(Data records)

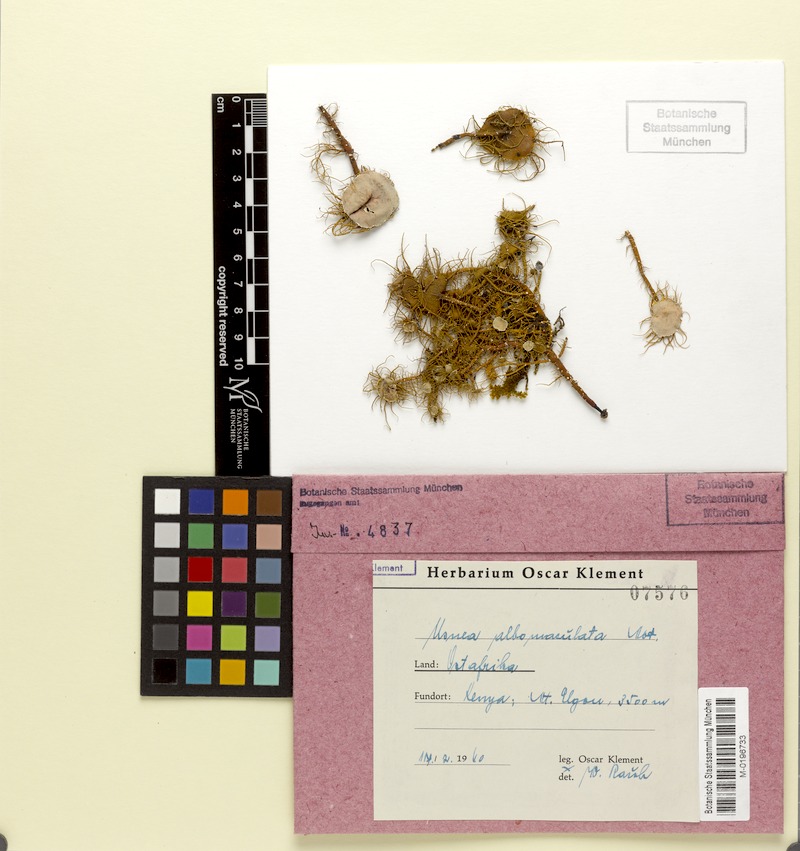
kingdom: Fungi
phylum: Ascomycota
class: Lecanoromycetes
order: Lecanorales
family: Parmeliaceae
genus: Usnea
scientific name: Usnea albomaculata
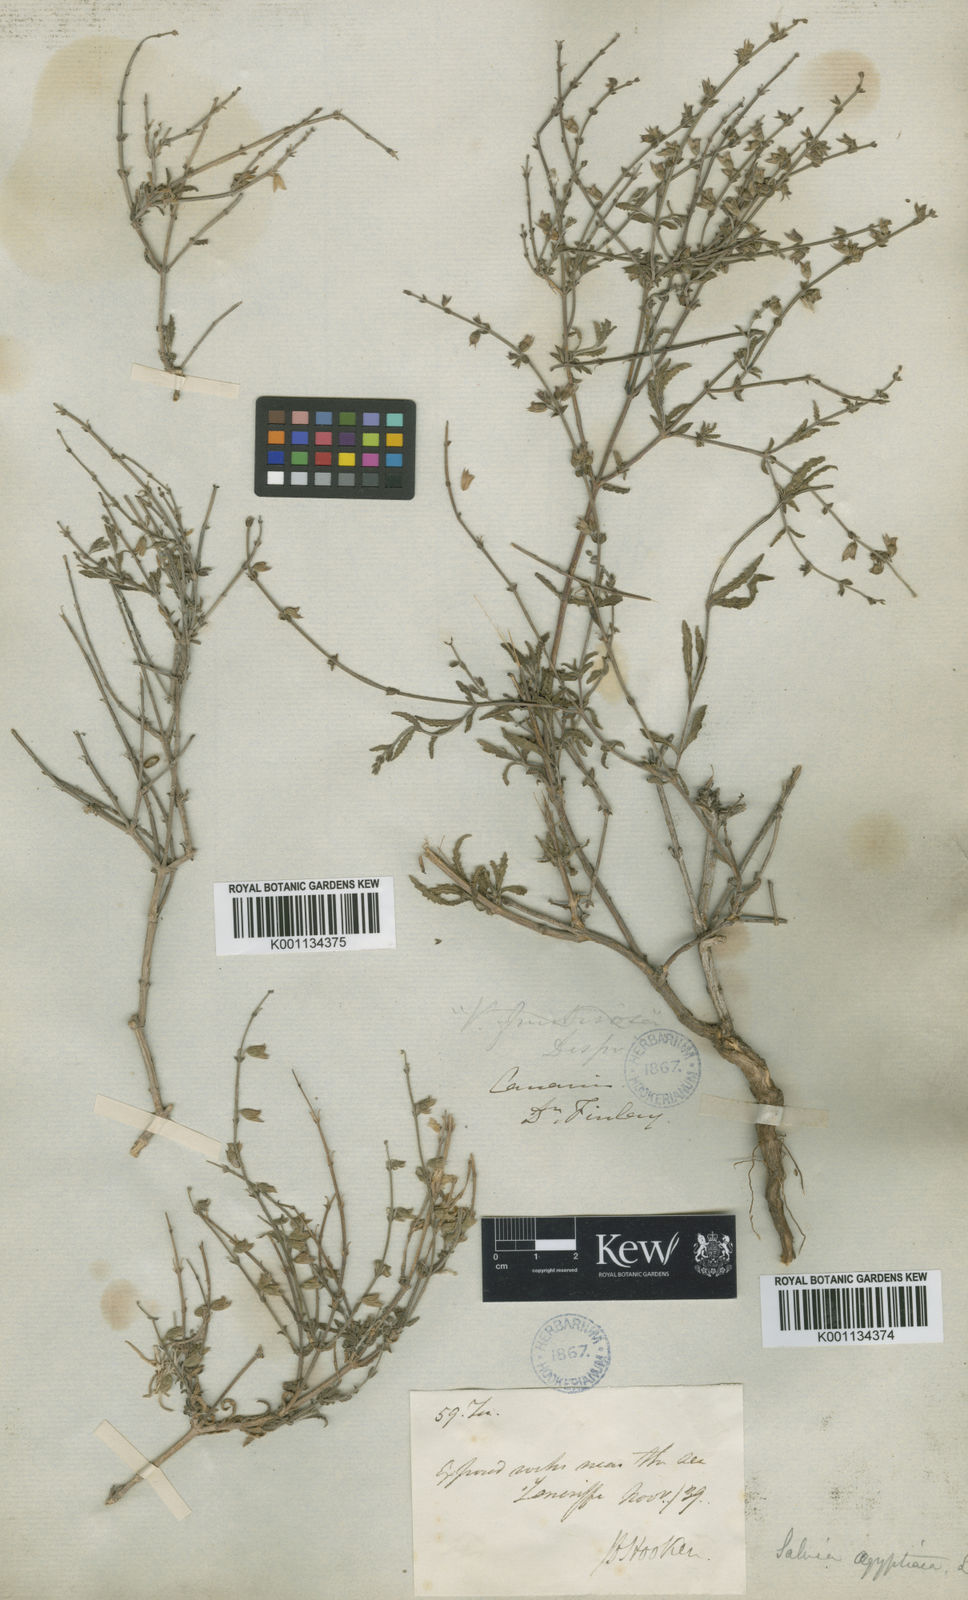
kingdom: Plantae
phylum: Tracheophyta
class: Magnoliopsida
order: Lamiales
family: Lamiaceae
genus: Salvia
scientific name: Salvia aegyptiaca
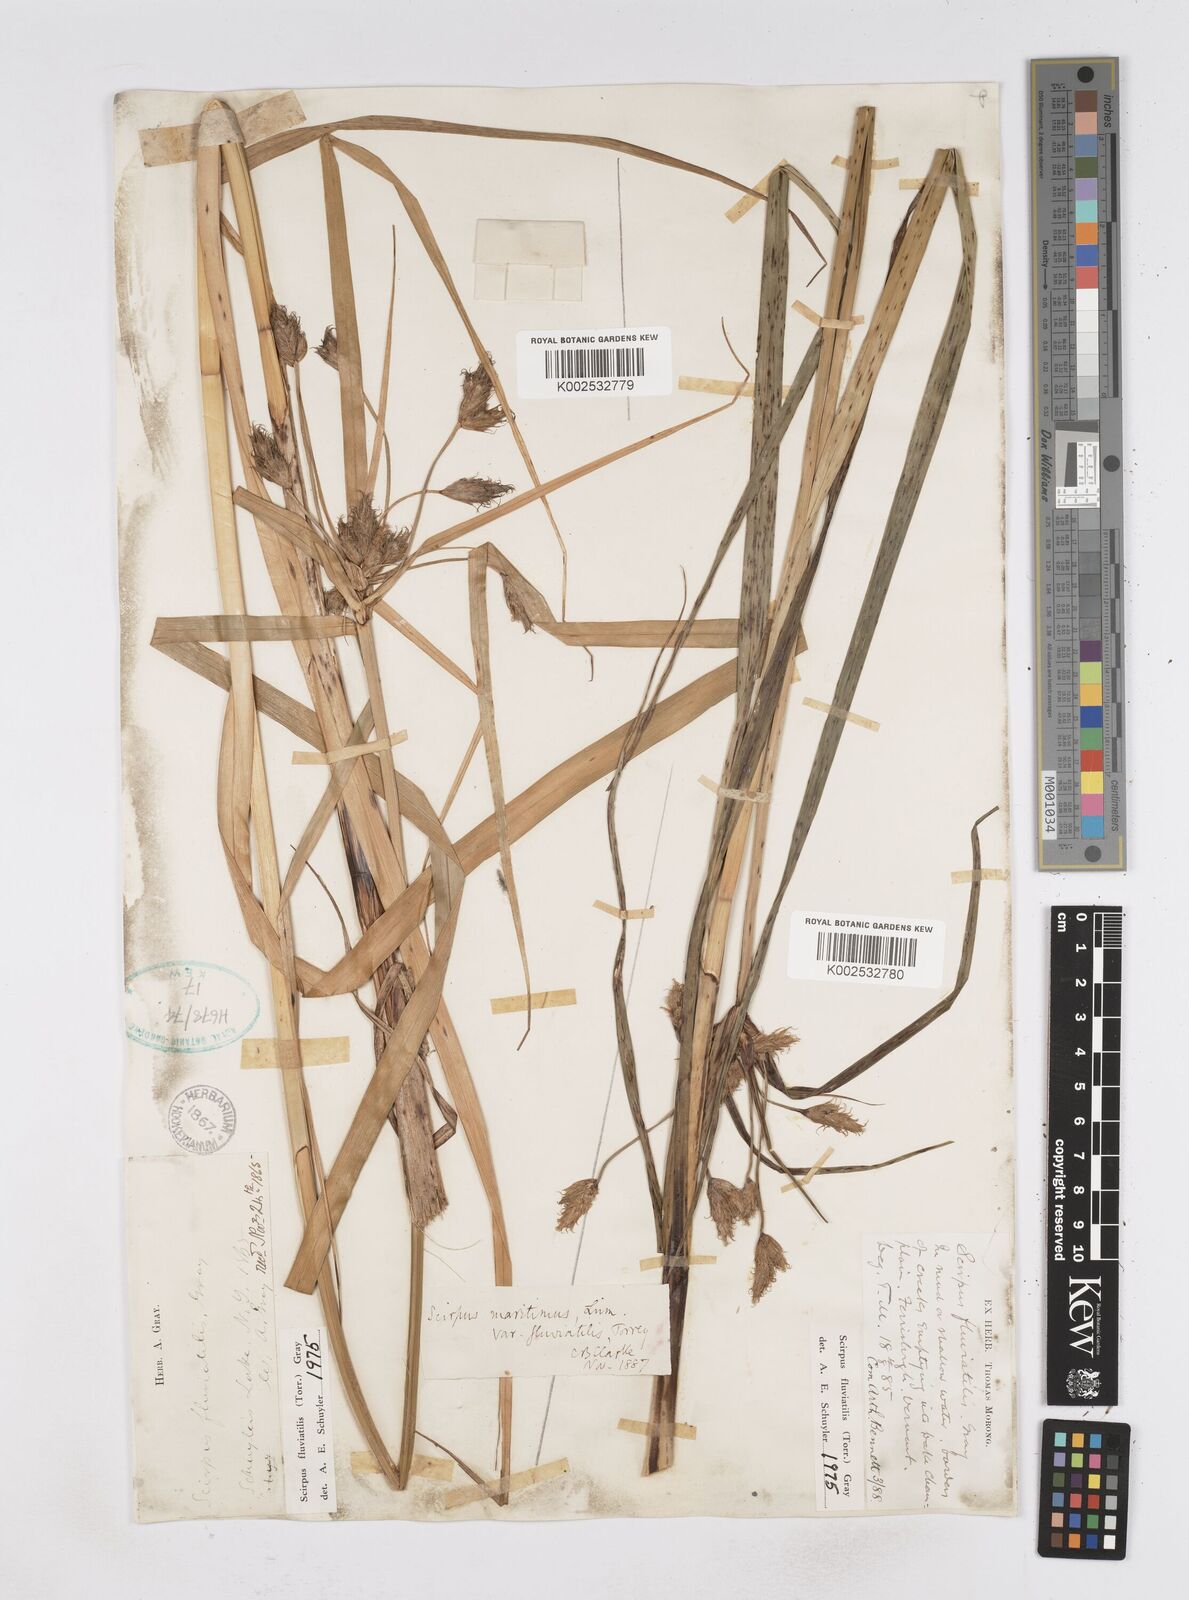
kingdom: Plantae
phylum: Tracheophyta
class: Liliopsida
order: Poales
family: Cyperaceae
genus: Bolboschoenus
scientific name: Bolboschoenus
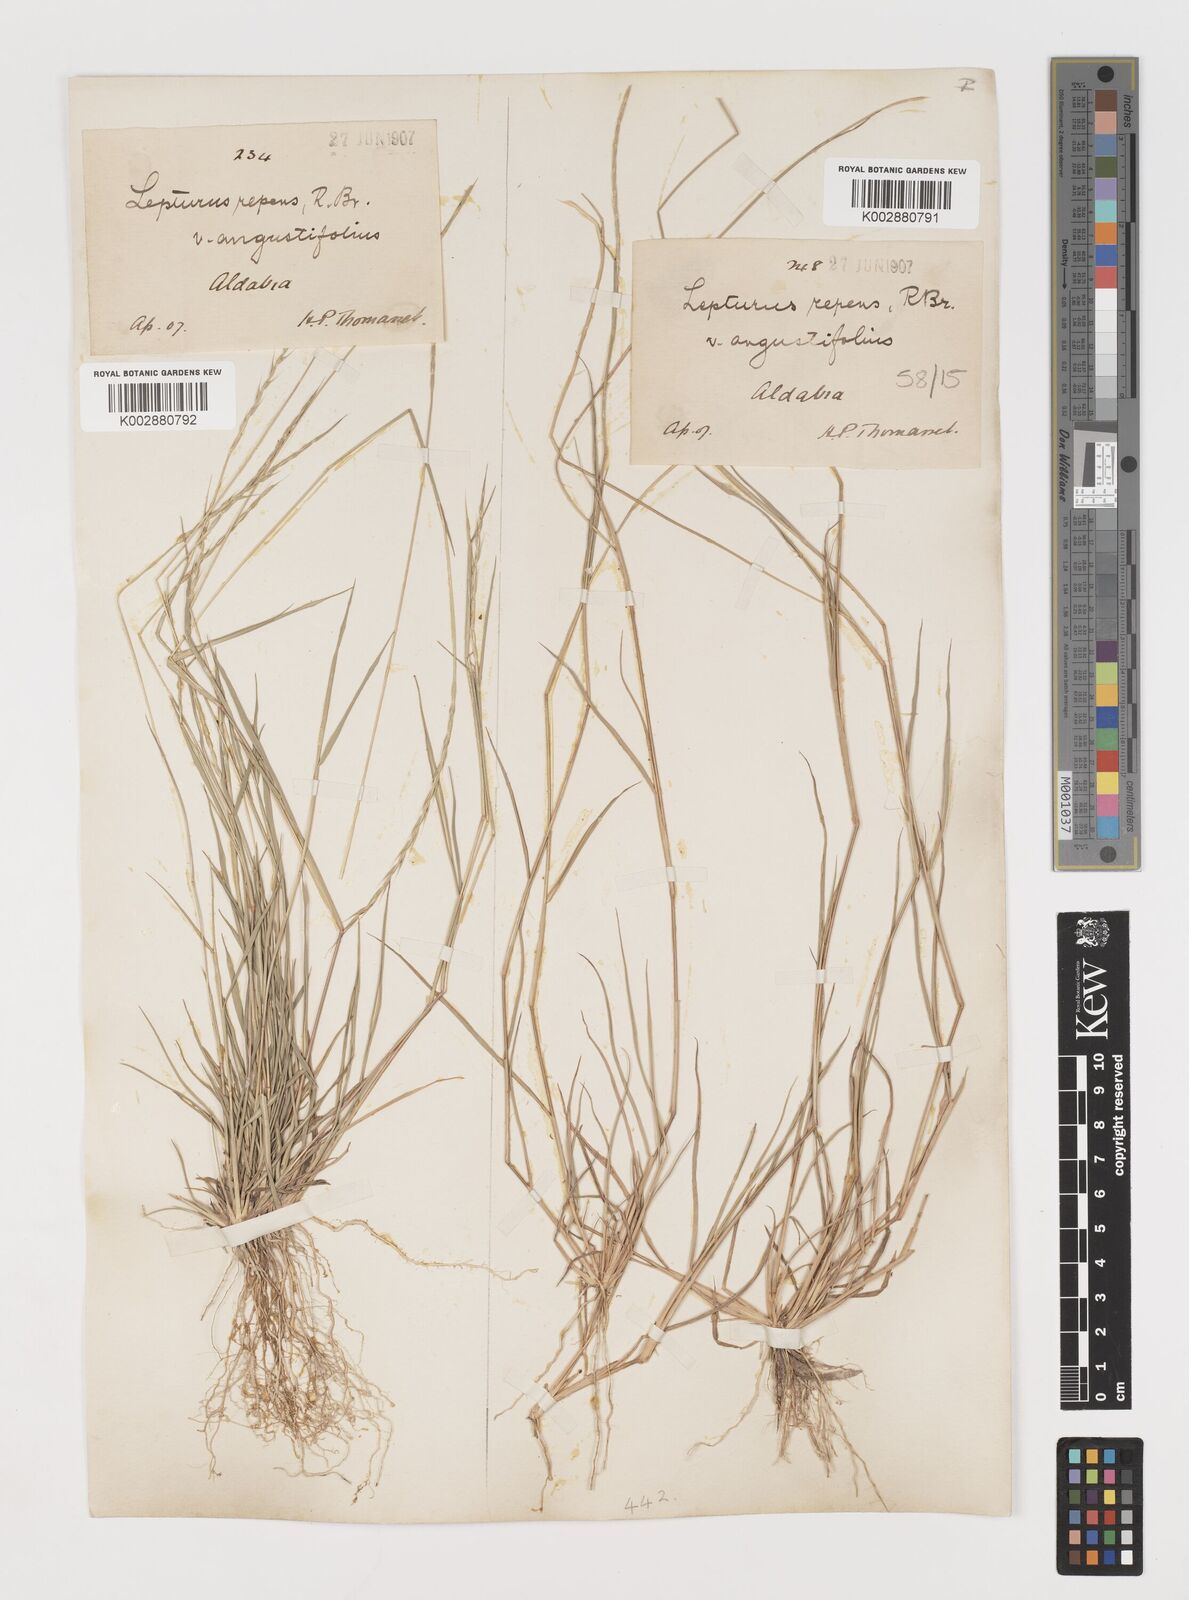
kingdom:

Problem
Copy the lines of the material from the one containing "genus: Salvia" through the end, keeping both ends. Omit the pictures from your copy.

Answer
genus: Salvia
scientific name: Salvia aegyptiaca
kingdom: Plantae
phylum: Tracheophyta
class: Liliopsida
order: Poales
family: Cyperaceae
genus: Bolboschoenus
scientific name: Bolboschoenus
kingdom:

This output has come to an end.